▸ What the task requires: Each line of the material should be set down exactly. Pictures are not part of the copy.

▸ Excerpted records:
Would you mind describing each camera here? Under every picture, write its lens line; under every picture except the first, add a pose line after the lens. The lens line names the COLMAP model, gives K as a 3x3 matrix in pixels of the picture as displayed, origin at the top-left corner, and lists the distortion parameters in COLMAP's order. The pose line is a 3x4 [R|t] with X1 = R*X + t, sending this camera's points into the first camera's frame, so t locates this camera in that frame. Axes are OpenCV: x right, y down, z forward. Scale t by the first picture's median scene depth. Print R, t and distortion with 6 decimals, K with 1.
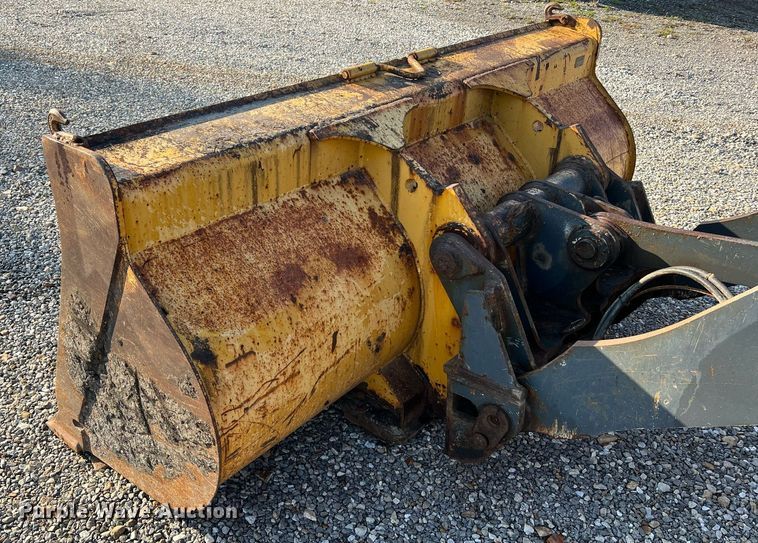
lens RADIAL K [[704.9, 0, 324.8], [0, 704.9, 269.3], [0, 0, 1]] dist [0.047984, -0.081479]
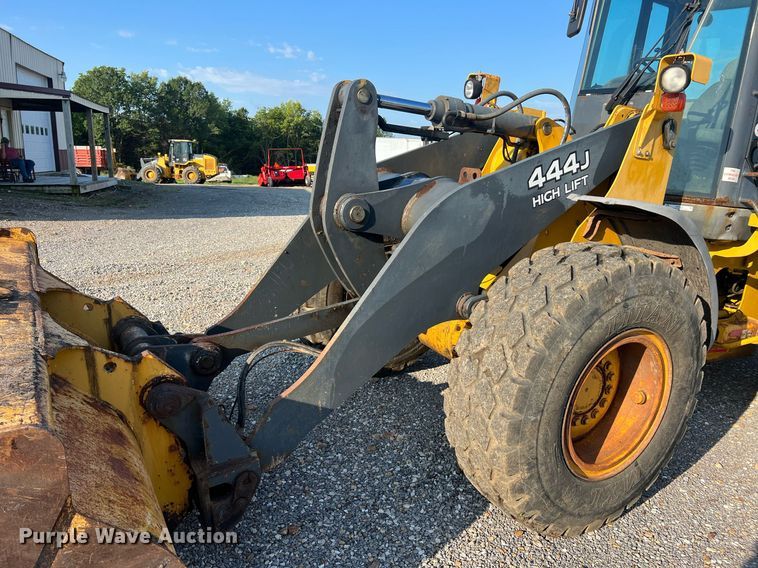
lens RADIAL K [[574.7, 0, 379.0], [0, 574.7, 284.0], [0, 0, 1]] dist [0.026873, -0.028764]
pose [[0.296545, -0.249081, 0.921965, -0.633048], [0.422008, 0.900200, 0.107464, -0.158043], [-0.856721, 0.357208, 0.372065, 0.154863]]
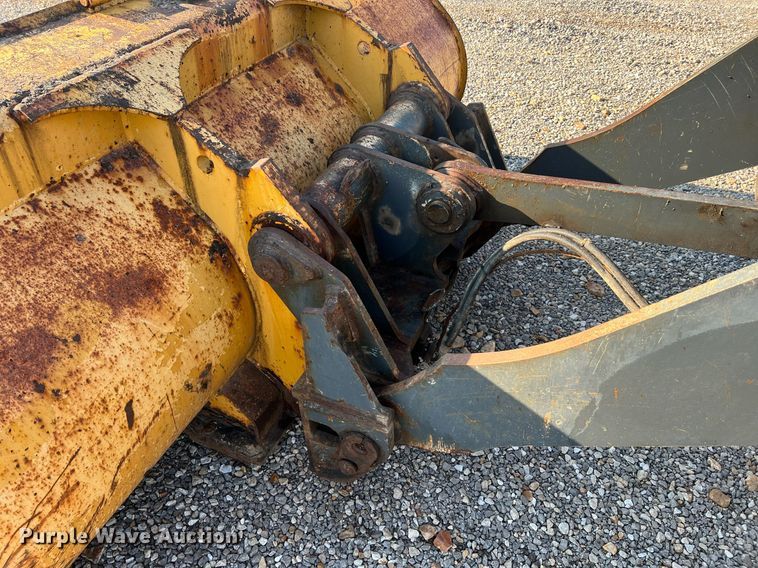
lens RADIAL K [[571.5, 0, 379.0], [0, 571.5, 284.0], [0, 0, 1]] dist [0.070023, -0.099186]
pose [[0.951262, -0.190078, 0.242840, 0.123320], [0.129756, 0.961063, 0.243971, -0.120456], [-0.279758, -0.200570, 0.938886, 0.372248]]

▸ Output for this task:
Would you mind describing each camera here? Under every picture, write its lens line; under every picture except the first, add a pose line after the lens. The lens line names the COLMAP model, gives K as a 3x3 matrix in pixels of the picture as displayed, origin at the top-left corner, and lists the distortion parameters in COLMAP's order. The pose line is a 3x4 [R|t] with X1 = R*X + t, sending this camera's points into the first camera's frame, so t locates this camera in that frame. Axes are OpenCV: x right, y down, z forward. Scale t by the first picture's median scene depth. Print R, t and distortion with 6 decimals, K with 1.
lens RADIAL K [[704.9, 0, 324.8], [0, 704.9, 269.3], [0, 0, 1]] dist [0.047984, -0.081479]
lens RADIAL K [[574.7, 0, 379.0], [0, 574.7, 284.0], [0, 0, 1]] dist [0.026873, -0.028764]
pose [[0.296545, -0.249081, 0.921965, -0.633048], [0.422008, 0.900200, 0.107464, -0.158043], [-0.856721, 0.357208, 0.372065, 0.154863]]
lens RADIAL K [[571.5, 0, 379.0], [0, 571.5, 284.0], [0, 0, 1]] dist [0.070023, -0.099186]
pose [[0.951262, -0.190078, 0.242840, 0.123320], [0.129756, 0.961063, 0.243971, -0.120456], [-0.279758, -0.200570, 0.938886, 0.372248]]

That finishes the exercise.